Imagen de Minjae Lee

Espero el colectivo en una avenida arbolada que fuga hacia la profunda monotonía del barrio. Una noche cualquiera de un septiembre que no ha recibido sus dones todavía. Se lo puede escuchar antes de verlo. Es un FIAT 600 violeta metalizado. Tiembla por el empedrado como en una animación de flash. Ruge como si lanzara llamas y avanza con una vertiginosa ternura. Es conocido en todo el barrio como “Él Boliturbo” y tiene dos posibles pilotos: Macana-chico o Macana-grande.

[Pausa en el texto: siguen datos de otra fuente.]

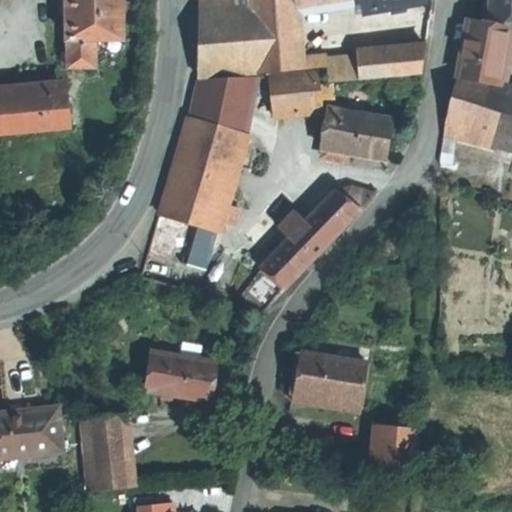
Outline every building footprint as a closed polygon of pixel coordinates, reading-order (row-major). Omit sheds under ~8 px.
[(122,0),(66,0),(68,41),(96,40),(121,40),(124,40),(123,12),(122,0)] [(199,0),(198,79),(257,73),(253,34),(249,0),(199,0)] [(295,10),(294,0),(249,0),(253,34),(297,31),(295,10)] [(294,0),(295,10),(355,0),(294,0)] [(361,0),(364,13),(424,2),(423,0),(361,0)] [(511,0),(491,0),(491,17),(511,18),(511,0)] [(458,76),(499,83),(509,28),(500,26),(488,24),(468,20),(458,76)] [(253,34),(257,73),(301,69),(298,44),(297,31),(253,34)] [(96,40),(68,41),(68,70),(96,69),(96,53),(96,40)] [(122,52),(121,40),(96,40),(96,53),(122,52)] [(298,44),(301,69),(328,67),(325,41),(298,44)] [(421,75),(426,47),(355,53),(358,80),(421,75)] [(320,111),(317,72),(269,77),(273,116),(320,111)] [(511,87),(499,83),(458,76),(457,76),(445,121),(470,128),(511,139),(511,87)] [(198,84),(159,216),(216,233),(219,221),(224,206),(246,129),(257,77),(198,81),(198,84)] [(0,99),(0,134),(0,135),(72,128),(69,93),(0,99)] [(337,151),(348,153),(382,159),(386,140),(389,120),(326,108),(319,147),(324,148),(337,150),(337,151)] [(511,139),(470,128),(467,139),(511,151),(511,139)] [(346,160),(348,153),(337,151),(337,150),(324,148),(323,156),(346,160)] [(336,189),(359,211),(371,198),(375,193),(361,189),(352,186),(336,189)] [(261,268),(285,289),(359,211),(336,189),(305,222),(289,239),(261,268)] [(224,206),(219,221),(233,225),(237,210),(224,206)] [(289,239),(305,222),(294,212),(278,229),(289,239)] [(159,216),(141,278),(198,294),(216,233),(159,216)] [(145,390),(208,400),(211,381),(214,362),(151,352),(145,390)] [(296,373),(293,393),(361,405),(369,364),(300,352),(296,373)] [(361,405),(293,393),(291,399),(360,411),(361,405)] [(0,414),(0,459),(63,454),(58,409),(18,413),(0,414)] [(82,419),(91,494),(131,489),(122,414),(82,419)] [(371,464),(414,468),(418,429),(375,425),(371,464)] [(63,454),(0,459),(0,474),(64,468),(63,454)]
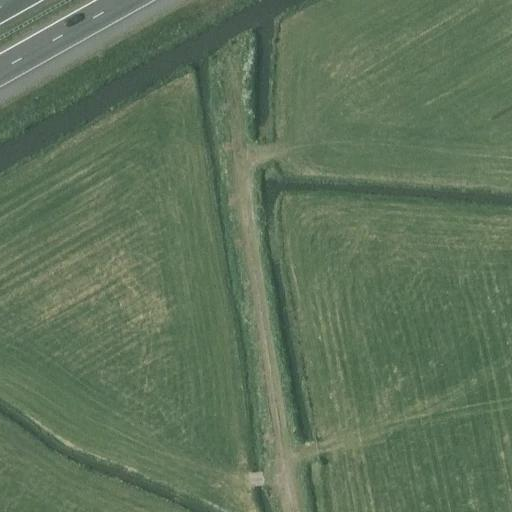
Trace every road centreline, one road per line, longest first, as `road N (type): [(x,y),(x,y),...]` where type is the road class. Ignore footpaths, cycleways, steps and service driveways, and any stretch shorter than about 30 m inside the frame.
road 1 (track): [(284,456),(238,161),(293,145)]
road 2 (track): [(284,456),(511,413)]
road 3 (motorway): [(0,70),(126,0)]
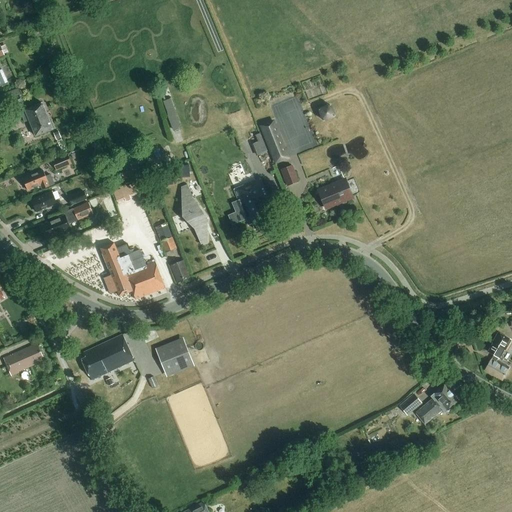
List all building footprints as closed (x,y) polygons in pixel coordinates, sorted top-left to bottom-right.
[(62,58),(54,61),(57,67),(64,64),(62,58)] [(0,87),(9,84),(3,69),(0,70),(0,87)] [(19,88),(0,95),(0,102),(5,114),(24,106),(21,99),(24,98),(19,88)] [(175,97),(167,100),(176,129),(184,127),(175,97)] [(38,135),(54,128),(44,103),(23,111),(27,122),(32,120),(38,135)] [(335,103),(323,109),(329,120),(341,115),(335,103)] [(259,125),(275,164),(290,158),(275,120),(259,125)] [(268,151),(261,133),(256,135),(258,143),(253,145),(257,155),(268,151)] [(68,154),(53,160),(58,171),(72,164),(68,154)] [(281,169),(288,186),(299,182),(293,165),(281,169)] [(190,166),(180,166),(180,178),(190,178),(190,166)] [(51,174),(48,175),(46,170),(26,178),(30,189),(42,184),(44,189),(56,184),(51,174)] [(327,208),(353,198),(346,180),(320,191),(327,208)] [(264,182),(238,193),(251,224),(255,223),(257,229),(275,222),(273,216),(277,214),(264,182)] [(138,194),(133,184),(113,192),(118,202),(125,199),(126,202),(132,199),(131,197),(138,194)] [(197,230),(202,244),(209,242),(209,219),(195,199),(190,184),(184,187),(184,216),(197,230)] [(85,191),(69,197),(72,205),(88,198),(85,191)] [(52,192),(32,201),(37,212),(57,204),(52,192)] [(89,202),(74,209),(79,221),(94,214),(89,202)] [(65,216),(42,225),(48,240),(71,230),(65,216)] [(161,242),(166,253),(177,249),(173,237),(161,242)] [(118,291),(120,297),(134,291),(137,297),(140,299),(166,289),(156,262),(148,265),(144,258),(141,251),(132,254),(128,243),(118,247),(116,243),(103,248),(113,275),(106,278),(111,291),(112,293),(118,291)] [(184,261),(172,266),(178,283),(190,278),(184,261)] [(494,358),(495,358),(488,370),(504,380),(511,368),(499,360),(500,358),(501,358),(506,350),(507,350),(511,340),(511,339),(500,333),(494,343),(495,344),(490,352),(496,355),(494,358)] [(93,380),(135,360),(123,334),(85,352),(87,357),(83,359),(93,380)] [(189,337),(160,346),(169,375),(198,367),(189,337)] [(40,357),(43,356),(39,347),(37,348),(35,343),(23,349),(23,351),(20,352),(19,351),(4,358),(12,376),(19,372),(19,371),(42,360),(40,357)] [(155,376),(148,379),(152,389),(159,386),(155,376)] [(444,411),(458,400),(444,384),(431,395),(433,397),(415,412),(425,423),(442,408),(444,411)] [(423,403),(414,394),(400,406),(408,416),(423,403)] [(209,511),(204,502),(183,511),(209,511)]
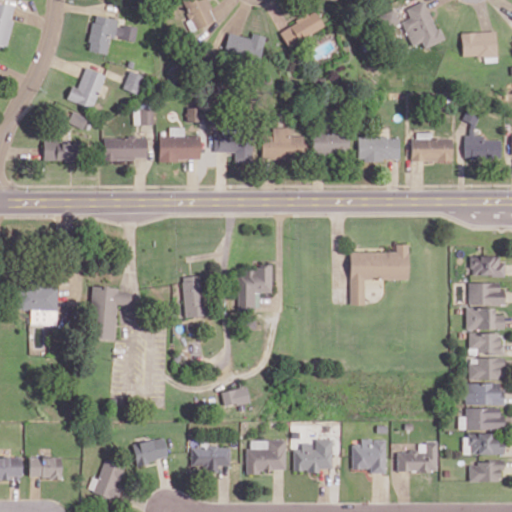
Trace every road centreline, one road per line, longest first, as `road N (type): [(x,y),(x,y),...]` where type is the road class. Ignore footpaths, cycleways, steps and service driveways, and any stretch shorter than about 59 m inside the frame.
road 1 (residential): [(0,201),(511,198)]
road 2 (residential): [(0,152),(43,60),(56,0)]
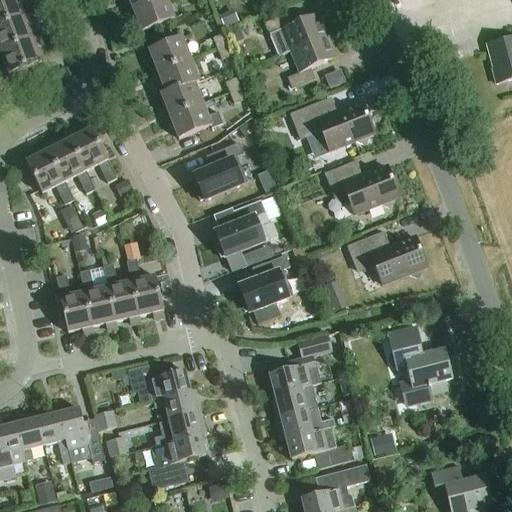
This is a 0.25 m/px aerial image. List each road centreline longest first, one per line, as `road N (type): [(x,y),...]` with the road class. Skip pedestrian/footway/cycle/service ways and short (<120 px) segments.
road 1 (unclassified): [(511,391),(486,290),(368,0)]
road 2 (residential): [(204,339),(178,229),(117,118),(89,90)]
road 3 (residential): [(204,339),(217,339),(226,352),(268,511)]
road 4 (residential): [(31,363),(86,367),(204,339)]
road 5 (residential): [(0,229),(31,363)]
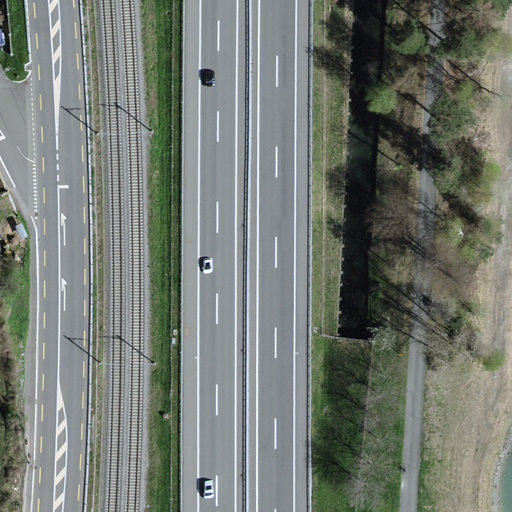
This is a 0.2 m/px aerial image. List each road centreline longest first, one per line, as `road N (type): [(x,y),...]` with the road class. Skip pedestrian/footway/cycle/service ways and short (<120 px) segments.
road 1 (unclassified): [(441,0),(408,511)]
road 2 (motorway): [(276,511),(278,0)]
road 3 (motorway): [(218,0),(217,511)]
road 4 (primary): [(57,187),(62,511)]
road 5 (primary): [(53,0),(57,187)]
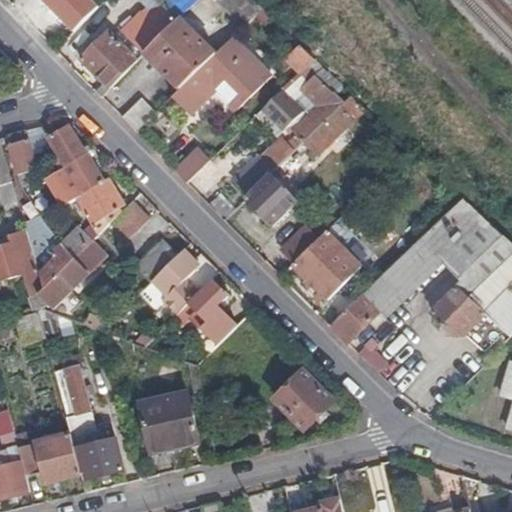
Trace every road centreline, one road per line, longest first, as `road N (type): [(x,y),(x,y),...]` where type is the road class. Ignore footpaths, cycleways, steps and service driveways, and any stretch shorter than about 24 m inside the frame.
road 1 (residential): [(69,92),(409,433)]
road 2 (residential): [(409,433),(98,511)]
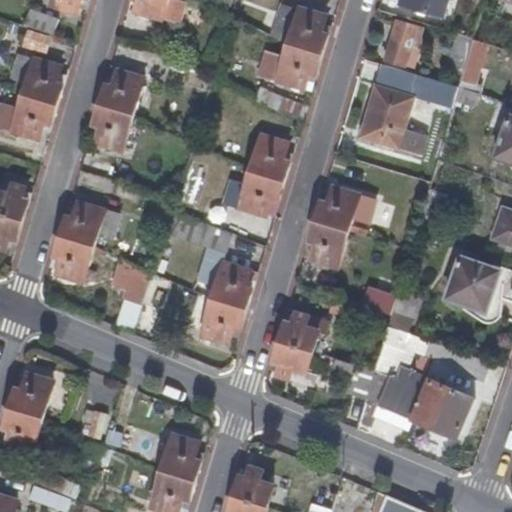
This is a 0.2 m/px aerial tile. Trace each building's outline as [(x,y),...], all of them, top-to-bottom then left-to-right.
[(50,0),(49,4),(77,12),(80,0),(50,0)] [(138,0),(135,10),(181,22),(188,0),(186,0),(138,0)] [(401,0),(400,2),(446,16),(450,0),(401,0)] [(300,8),(282,2),(271,33),(290,43),(300,8)] [(300,6),(300,8),(290,43),(325,53),(331,33),(323,31),(325,24),(328,14),(300,6)] [(59,18),(29,7),(23,24),(53,34),(59,18)] [(426,26),(398,19),(386,58),(410,66),(417,67),(423,48),(420,48),(426,26)] [(494,24),(482,20),(476,37),(492,43),(494,24)] [(333,26),(325,24),(323,31),(331,33),(333,26)] [(51,35),(27,27),(21,46),(46,53),(51,35)] [(476,37),(458,32),(447,68),(464,74),(476,37)] [(492,43),(476,37),(462,85),(483,92),(483,93),(486,84),(480,84),(492,43)] [(285,56),(266,50),(259,73),(280,78),(280,80),(308,87),(310,78),(312,71),(319,74),(325,53),(290,43),(285,56)] [(8,52),(0,49),(0,65),(4,66),(8,52)] [(192,66),(158,49),(152,69),(187,80),(192,66)] [(33,57),(17,52),(9,77),(26,82),(33,57)] [(61,66),(33,57),(26,82),(22,94),(58,106),(64,84),(56,82),(61,66)] [(434,77),(384,62),(363,136),(403,148),(403,146),(412,148),(416,133),(408,130),(418,93),(452,103),(457,86),(434,79),(434,77)] [(112,84),(105,82),(99,103),(134,112),(146,76),(117,68),(114,79),(112,84)] [(319,74),(312,71),(310,78),(317,80),(319,74)] [(114,79),(107,76),(105,82),(112,84),(114,79)] [(261,85),(256,98),(280,110),(304,120),(310,104),(261,85)] [(483,92),(462,85),(458,100),(478,107),(483,92)] [(18,107),(1,102),(0,105),(0,126),(14,130),(13,131),(40,139),(44,124),(52,126),(58,106),(22,94),(18,107)] [(99,103),(93,123),(102,126),(99,131),(96,143),(124,151),(134,112),(99,103)] [(511,114),(497,156),(511,160),(511,114)] [(102,126),(93,123),(91,129),(99,131),(102,126)] [(290,141),(263,133),(252,171),(287,180),(293,160),(285,158),(287,151),(290,141)] [(295,153),(287,151),(285,158),(293,160),(295,153)] [(112,160),(84,153),(79,170),(107,177),(112,160)] [(248,185),(231,180),(225,201),(243,205),(242,208),(269,215),(273,206),(275,199),(280,202),(287,180),(252,171),(248,185)] [(329,198),(323,196),(316,220),(354,231),(356,224),(357,218),(372,224),(380,199),(363,193),(364,191),(334,182),(331,192),(329,198)] [(10,192),(0,189),(0,215),(22,224),(29,200),(21,198),(24,188),(25,186),(13,183),(10,192)] [(446,192),(431,187),(423,217),(438,221),(446,192)] [(32,191),(24,188),(21,198),(29,200),(32,191)] [(175,205),(157,199),(149,224),(167,229),(175,205)] [(191,199),(186,212),(226,227),(231,214),(191,199)] [(72,216),(66,214),(60,235),(95,245),(99,232),(115,236),(121,213),(77,201),(72,216)] [(511,208),(506,207),(495,237),(511,242),(511,208)] [(22,224),(0,215),(0,247),(7,250),(8,247),(10,240),(17,241),(22,224)] [(234,234),(173,215),(167,234),(210,247),(227,252),(228,253),(234,234)] [(316,220),(310,241),(316,244),(313,251),(311,258),(343,267),(351,242),(354,231),(316,220)] [(371,229),(356,224),(354,231),(369,235),(371,229)] [(95,245),(60,235),(54,255),(62,257),(57,273),(84,281),(95,245)] [(17,241),(10,240),(8,247),(14,249),(17,241)] [(368,247),(351,242),(343,267),(361,272),(368,247)] [(227,252),(210,247),(199,281),(216,286),(224,260),(227,252)] [(504,269),(464,255),(449,298),(490,311),(504,269)] [(154,271),(120,256),(111,284),(126,288),(122,298),(143,304),(154,271)] [(252,268),(224,260),(216,286),(213,298),(248,308),(254,288),(246,285),(249,278),(252,268)] [(170,279),(154,271),(143,304),(158,308),(170,279)] [(372,285),(348,277),(341,294),(366,302),(372,285)] [(257,281),(249,278),(246,285),(254,288),(257,281)] [(402,286),(383,279),(380,288),(399,294),(402,286)] [(380,288),(372,285),(366,302),(365,304),(369,305),(394,313),(399,294),(380,288)] [(402,286),(399,294),(394,313),(390,325),(412,332),(424,294),(402,286)] [(365,304),(338,296),(333,310),(364,321),(369,305),(365,304)] [(248,308),(213,298),(202,335),(230,343),(233,334),(235,327),(242,329),(248,308)] [(293,320),(288,318),(281,341),(316,351),(323,331),(329,333),(333,319),(313,313),(313,315),(295,310),(293,320)] [(461,438),(476,404),(495,361),(412,332),(390,325),(387,342),(378,368),(369,398),(361,421),(374,427),(378,416),(375,415),(380,404),(416,419),(461,438)] [(242,329),(235,327),(233,334),(240,335),(242,329)] [(316,351),(281,341),(274,363),(280,365),(277,374),(317,386),(320,373),(309,370),(316,351)] [(334,370),(351,376),(346,391),(369,398),(378,368),(337,357),(334,370)] [(22,383),(16,381),(7,410),(43,421),(54,383),(25,374),(22,383)] [(375,415),(378,416),(412,430),(416,419),(380,404),(375,415)] [(2,429),(9,431),(4,447),(32,456),(43,421),(7,410),(2,429)] [(107,415),(94,411),(86,436),(99,441),(107,415)] [(126,426),(113,423),(107,447),(120,450),(126,426)] [(199,443),(171,434),(159,472),(194,482),(200,462),(194,460),(199,443)] [(101,448),(86,443),(83,452),(97,457),(101,448)] [(112,451),(102,448),(98,461),(107,464),(112,451)] [(244,478),(238,476),(232,497),(267,507),(276,476),(248,467),(244,478)] [(38,468),(32,481),(72,499),(78,485),(38,468)] [(194,482),(159,472),(148,508),(161,511),(178,511),(182,501),(188,502),(194,482)] [(33,486),(27,500),(60,511),(65,511),(70,500),(33,486)] [(331,511),(337,496),(315,489),(307,511),(331,511)] [(371,511),(420,511),(378,494),(371,511)] [(0,511),(15,511),(19,502),(0,496),(0,511)] [(265,511),(267,507),(232,497),(226,511),(265,511)]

Lo veo venir gelatinoso por la mano contraria. Por la forma en que se aferra al volante, curvando la espalda como un “fitito” dentro de otro, es Macana-chico. Pienso para mí, “menos mal, porque la semana recién empieza”. Levantó la mano para saludarlo: “Haw”. Es como si todavía jugara con él a los indios. Desde dentro mismo de la bola mística de cumbia, se alza una mano y por el ventilete ya veo la sonrisa endemoniada de Makanaki.

Sin necesidad de verlo puedo saber que acciona el freno de mano. Se escucha el chillido de las ruedas y el boliturbo se va un poco de costado, salpicando la vereda. Al detenerse, granizo rojo devora el silencio de la noche con su cumbia santafecina a todo volumen. A los gritos baja, acomodándose los pantalones con su típico pasito saltado. Mientras avanza destartalado como si chocara con todas las partículas de aire, se pronuncia acelerado como siempre y el idioma se le enreda en la lengua para salirle otro.

— Boochiiitaaa, que haché, parapapa.

Un idioma clonado que, saturado por la repetición, arrastra un gen recesivo. Cabe añadir que los Macana, tanto grande como chico, anteponen a cada frase un “ehhhh”, medio mezclado con ñ que obviaré por la salud de todos.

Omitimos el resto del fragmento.